**Text zur Durchsicht**
Ameisen im Haus

Es gibt nicht viele Tiere, zu denen ich ein so gespaltenes Verhältnis habe, wie zu Ameisen. Ich hasse es, wenn sie mir im Garten in die Gummistiefel krabbeln. Es tut weh, wenn sie beißen. Aber eigentlich mag ich sie. Vor allen Dingen die kleinen braunen Arbeiterinnen – das „Rückgrat“ des Ameisenstaates. Jägerinnen, Sammlerinnen, Wächterinnen. Sie bauen Nester, pflegen die Brut und verwöhnen die Königin.

Unermüdlich im Einsatz. Furchtlose Amazonen.

Die Männchen machen nichts davon. Weder pflegen, noch sammeln, noch bauen. Sie verteidigen nicht mal das Nest. Ihre einzige Aufgabe ist die Befruchtung der Königin. Wenn die Zeit gekommen ist, verlassen sie gemeinsam mit den jungen Königinnen das Nest zum Hochzeitsflug. Dann haben sie sogar Flügel.

Das konnte ich mir vergangene Woche ansehen. Nur leider nicht im Garten, sondern in unserem Haus. Dort hatten sich Ameisen – unbemerkt von uns – in einem Zimmer unter den Holzdielen ein Nest gebaut.

**Gelesenes anwenden**
(A) Schreiben Sie aus dem Text über Ameisen im Haus den Abschnitt ab, der bei den Worten „Unermüdlich im Einsatz.“ beginnt und nach den Worten „ein Nest gebaut.“ endet.
(B) Beantworten Sie zum Text über Ameisen im Haus die folgenden Fragen:
(i) Welche Ameisen nennt der Text das „Rückgrat“ des Ameisenstaates?
(ii) Zu welchem Anlass verlassen die Männchen zusammen mit den jungen Königinnen das Nest?
(iii) Wo hatten die Ameisen im Haus ihr Nest gebaut?

**Ausgewählte Daten**
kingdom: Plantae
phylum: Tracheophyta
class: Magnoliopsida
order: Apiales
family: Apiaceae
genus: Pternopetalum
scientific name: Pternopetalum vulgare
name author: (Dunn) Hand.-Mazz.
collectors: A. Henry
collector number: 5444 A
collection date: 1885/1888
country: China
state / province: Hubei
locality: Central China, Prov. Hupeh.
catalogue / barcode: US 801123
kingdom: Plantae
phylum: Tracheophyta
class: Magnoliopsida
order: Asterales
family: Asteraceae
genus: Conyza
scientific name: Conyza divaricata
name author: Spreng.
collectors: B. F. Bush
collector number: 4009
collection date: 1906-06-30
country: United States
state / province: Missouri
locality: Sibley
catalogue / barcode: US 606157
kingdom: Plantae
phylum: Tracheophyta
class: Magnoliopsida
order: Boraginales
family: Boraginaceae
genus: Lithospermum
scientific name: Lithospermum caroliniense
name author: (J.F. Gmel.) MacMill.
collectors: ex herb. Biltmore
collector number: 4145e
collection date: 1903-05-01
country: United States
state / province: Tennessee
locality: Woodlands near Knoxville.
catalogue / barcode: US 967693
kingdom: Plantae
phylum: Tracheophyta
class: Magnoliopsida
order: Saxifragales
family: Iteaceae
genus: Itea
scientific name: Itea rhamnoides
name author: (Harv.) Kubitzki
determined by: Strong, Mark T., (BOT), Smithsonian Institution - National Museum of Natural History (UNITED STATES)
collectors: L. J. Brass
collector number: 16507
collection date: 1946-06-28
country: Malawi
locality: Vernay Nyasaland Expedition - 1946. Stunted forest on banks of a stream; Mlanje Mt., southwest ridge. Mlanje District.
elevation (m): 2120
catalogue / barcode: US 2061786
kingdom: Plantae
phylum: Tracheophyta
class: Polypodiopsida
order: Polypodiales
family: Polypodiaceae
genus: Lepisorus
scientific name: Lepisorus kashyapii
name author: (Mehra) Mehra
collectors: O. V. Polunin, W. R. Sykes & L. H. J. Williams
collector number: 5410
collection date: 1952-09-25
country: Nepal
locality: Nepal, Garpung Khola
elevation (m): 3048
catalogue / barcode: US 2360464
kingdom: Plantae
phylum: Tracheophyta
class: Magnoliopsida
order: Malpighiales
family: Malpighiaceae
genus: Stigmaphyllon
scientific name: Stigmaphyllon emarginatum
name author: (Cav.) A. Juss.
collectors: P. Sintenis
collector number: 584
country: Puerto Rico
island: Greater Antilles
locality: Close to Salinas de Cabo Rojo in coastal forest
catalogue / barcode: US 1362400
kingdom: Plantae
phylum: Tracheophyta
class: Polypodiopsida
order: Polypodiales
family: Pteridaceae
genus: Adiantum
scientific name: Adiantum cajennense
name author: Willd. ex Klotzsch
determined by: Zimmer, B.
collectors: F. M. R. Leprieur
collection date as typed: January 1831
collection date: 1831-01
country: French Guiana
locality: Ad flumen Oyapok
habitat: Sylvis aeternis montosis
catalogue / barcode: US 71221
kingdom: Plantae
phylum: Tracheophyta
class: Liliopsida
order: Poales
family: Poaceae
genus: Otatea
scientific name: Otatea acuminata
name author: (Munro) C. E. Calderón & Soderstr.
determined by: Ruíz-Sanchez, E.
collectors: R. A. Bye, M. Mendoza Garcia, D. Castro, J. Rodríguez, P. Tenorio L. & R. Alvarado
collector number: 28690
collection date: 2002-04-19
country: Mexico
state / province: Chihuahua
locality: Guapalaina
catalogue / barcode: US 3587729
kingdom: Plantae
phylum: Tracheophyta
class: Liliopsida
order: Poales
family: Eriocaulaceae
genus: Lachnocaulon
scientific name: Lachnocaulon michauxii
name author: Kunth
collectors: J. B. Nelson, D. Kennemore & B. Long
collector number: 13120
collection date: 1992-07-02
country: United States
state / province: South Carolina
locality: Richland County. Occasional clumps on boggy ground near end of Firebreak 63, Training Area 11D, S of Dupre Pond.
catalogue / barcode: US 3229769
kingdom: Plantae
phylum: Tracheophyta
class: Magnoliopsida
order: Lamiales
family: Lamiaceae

**Lösungen zur Übung**
(A)
Unermüdlich im Einsatz. Furchtlose Amazonen.

Die Männchen machen nichts davon. Weder pflegen, noch sammeln, noch bauen. Sie verteidigen nicht mal das Nest. Ihre einzige Aufgabe ist die Befruchtung der Königin. Wenn die Zeit gekommen ist, verlassen sie gemeinsam mit den jungen Königinnen das Nest zum Hochzeitsflug. Dann haben sie sogar Flügel.

Das konnte ich mir vergangene Woche ansehen. Nur leider nicht im Garten, sondern in unserem Haus. Dort hatten sich Ameisen – unbemerkt von uns – in einem Zimmer unter den Holzdielen ein Nest gebaut.

(B)
(i) Die kleinen braunen Arbeiterinnen.
(ii) Zum Hochzeitsflug.
(iii) In einem Zimmer unter den Holzdielen.